Threat Actor Activity
Joint Advisory: Chinese APT40 Hijacking SOHO Routers
International cybersecurity agencies and law enforcement have issued a joint advisory warning about the sophisticated cyberespionage activities of APT40, a Chinese state-sponsored hacking group also known as Kryptonite Panda, GINGHAM TYPHOON, Leviathan, and Bronze Mohawk. Active since at least 2011, APT40 has targeted a wide range of entities in the US, Australia, and other countries, exploiting vulnerabilities in public-facing infrastructure and widely used software like Log4J, Atlassian Confluence, and Microsoft Exchange to infiltrate networks. APT40's modus operandi involves leveraging unlicensed versions of Cobalt Strike and hijacking small-office/home-office (SOHO) routers using N-day vulnerabilities. These compromised devices serve as network proxies, blending malicious traffic with legitimate operations and facilitating cyberespionage attacks while avoiding detection. This technique is part of a broader strategy that includes deploying web shells for persistence, using Secure Socket Funneling for command and control (C&C), and employing RDP for lateral movement within networks. The joint advisory, authored by cybersecurity authorities from countries including Australia, the United States, the United Kingdom, Canada, New Zealand, Germany, Korea, and Japan, underscores APT40's capability to rapidly adapt exploit proof-of-concepts for newly disclosed vulnerabilities, targeting networks to compromise vulnerable, end-of-life, or unmaintained devices. The advisory includes case studies from 2022 detailing APT40's exploitation of custom web applications and remote access login portals to conduct network reconnaissance, capture credentials, and exfiltrate sensitive data. In line with the advisory, CTIX analysts recommend timely application patching, comprehensive logging, network segmentation, disabling unused ports and services, using web application firewalls, enforcing the principle of least privilege, employing multi-factor authentication for remote access services, and replacing end-of-life equipment in order to defend against APT40 and similar threats.
- The Record: APT40 Article
- CISA: APT40 Advisory
- The Hacker News: APT40 Article
- Bleeping Computer: APT40 Article
Vulnerabilities
CISA/FBI Advisory Gives Manufacturers Guidance on Eliminating OS Command Injection Flaws
The Cybersecurity and Infrastructure Security Agency (CISA) and the Federal Bureau of Investigation (FBI) have released a joint advisory that urges software companies to eliminate OS command injection vulnerabilities before product release, following recent attacks exploiting such flaws in Cisco, Palo Alto, and Ivanti devices. The attacks, carried out by the Chinese state-sponsored threat group known as Velvet Ant, exploited these vulnerabilities to conduct a cyber espionage campaign by deploying custom malware. The advisory explains that these vulnerabilities occur when user input is not properly validated and sanitized. Developers are advised to use built-in library functions, input parameterization, and limit command construction from user input.

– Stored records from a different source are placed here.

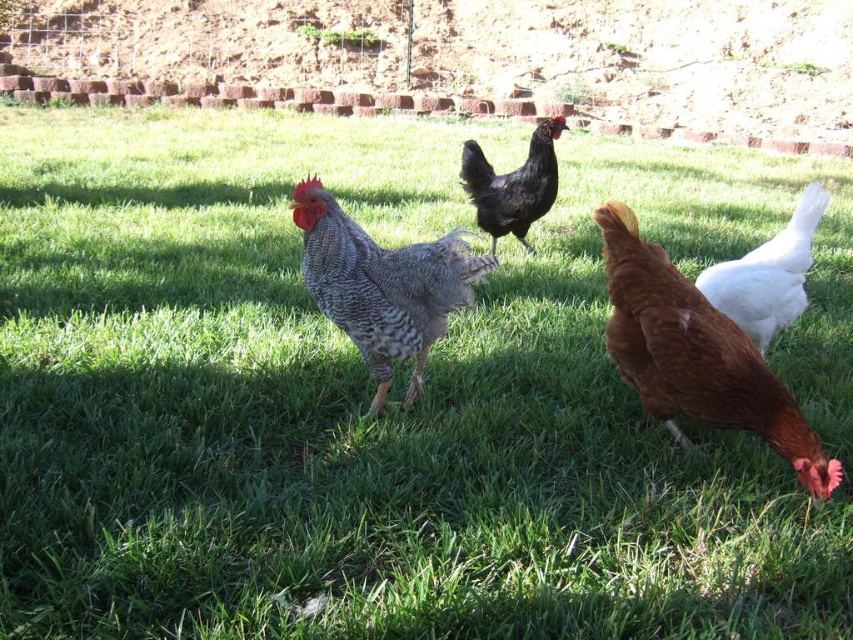
You are a farmer checking the coop and notice the brown matte chicken at lower right and the white glossy chicken at center. Which chicken has a greater width?

The brown matte chicken at lower right has a greater width than the white glossy chicken at center according to the description provided.

You are a farmer checking the flock. You need to identify which chicken is taller between the brown matte chicken at lower right and the speckled feathered rooster at center. Based on the scene, which one is taller?

The brown matte chicken at lower right is taller than the speckled feathered rooster at center according to the description.

You are a farmer checking on your chickens. You notice the brown matte chicken at lower right and the white glossy chicken at center. Which chicken is taller?

The brown matte chicken at lower right is taller than the white glossy chicken at center.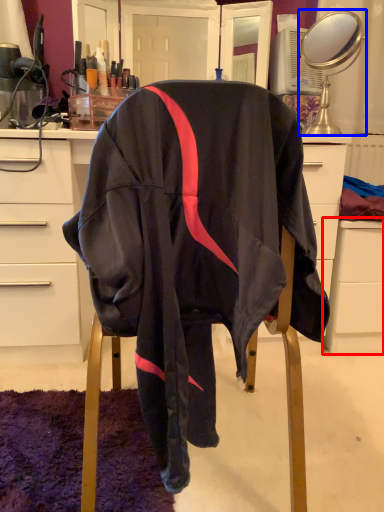
Question: Among these objects, which one is farthest to the camera, file cabinet (highlighted by a red box) or mirror (highlighted by a blue box)?

Choices:
 (A) file cabinet
 (B) mirror

Answer: (A)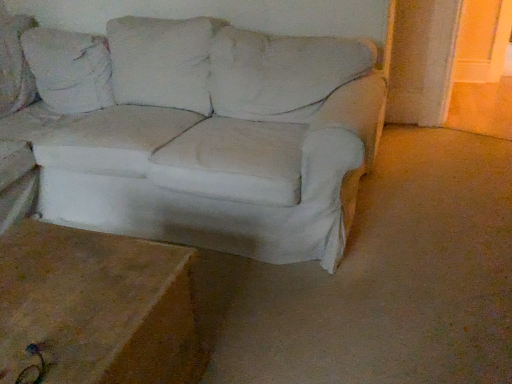
Question: Does brown wood table at lower left have a smaller size compared to white fabric couch at center?

Choices:
 (A) no
 (B) yes

Answer: (B)

Question: Are brown wood table at lower left and white fabric couch at center beside each other?

Choices:
 (A) yes
 (B) no

Answer: (B)

Question: Does brown wood table at lower left appear on the right side of white fabric couch at center?

Choices:
 (A) yes
 (B) no

Answer: (B)

Question: Considering the relative positions of brown wood table at lower left and white fabric couch at center in the image provided, is brown wood table at lower left to the left of white fabric couch at center from the viewer's perspective?

Choices:
 (A) no
 (B) yes

Answer: (B)

Question: Does brown wood table at lower left have a greater width compared to white fabric couch at center?

Choices:
 (A) yes
 (B) no

Answer: (B)

Question: Is brown wood table at lower left oriented towards white fabric couch at center?

Choices:
 (A) yes
 (B) no

Answer: (B)

Question: Does white fabric couch at center appear on the right side of brown wood table at lower left?

Choices:
 (A) no
 (B) yes

Answer: (B)

Question: Is white fabric couch at center completely or partially outside of brown wood table at lower left?

Choices:
 (A) no
 (B) yes

Answer: (B)

Question: Is white fabric couch at center not near brown wood table at lower left?

Choices:
 (A) no
 (B) yes

Answer: (A)

Question: Considering the relative sizes of white fabric couch at center and brown wood table at lower left in the image provided, is white fabric couch at center bigger than brown wood table at lower left?

Choices:
 (A) no
 (B) yes

Answer: (B)

Question: Is white fabric couch at center positioned before brown wood table at lower left?

Choices:
 (A) yes
 (B) no

Answer: (B)

Question: Is white fabric couch at center beside brown wood table at lower left?

Choices:
 (A) no
 (B) yes

Answer: (A)

Question: Based on their sizes in the image, would you say white fabric couch at center is bigger or smaller than brown wood table at lower left?

Choices:
 (A) small
 (B) big

Answer: (B)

To harden their environments, administrators and tech leaders should ensure safe command generation, conduct regular code reviews, and implement thorough testing. Despite being completely preventable, OS command injection vulnerabilities remain common and are ranked fifth in MITRE's top twenty-five (25) most dangerous software weaknesses. Previous alerts also emphasized addressing path traversal and SQL injection vulnerabilities. At the product design level, CISA and the FBI urge manufacturers to safeguard their products from OS command injection exploits and other preventable malicious activities by following the three (3) principles outlined in the joint guidance "Shifting the Balance of Cybersecurity Risk: Principles and Approaches for Secure by Design Software." CTIX analysts recommend that the guidance is followed to prevent future exploitation.
The content of this article is intended to provide a general guide to the subject matter. Specialist advice should be sought about your specific circumstances.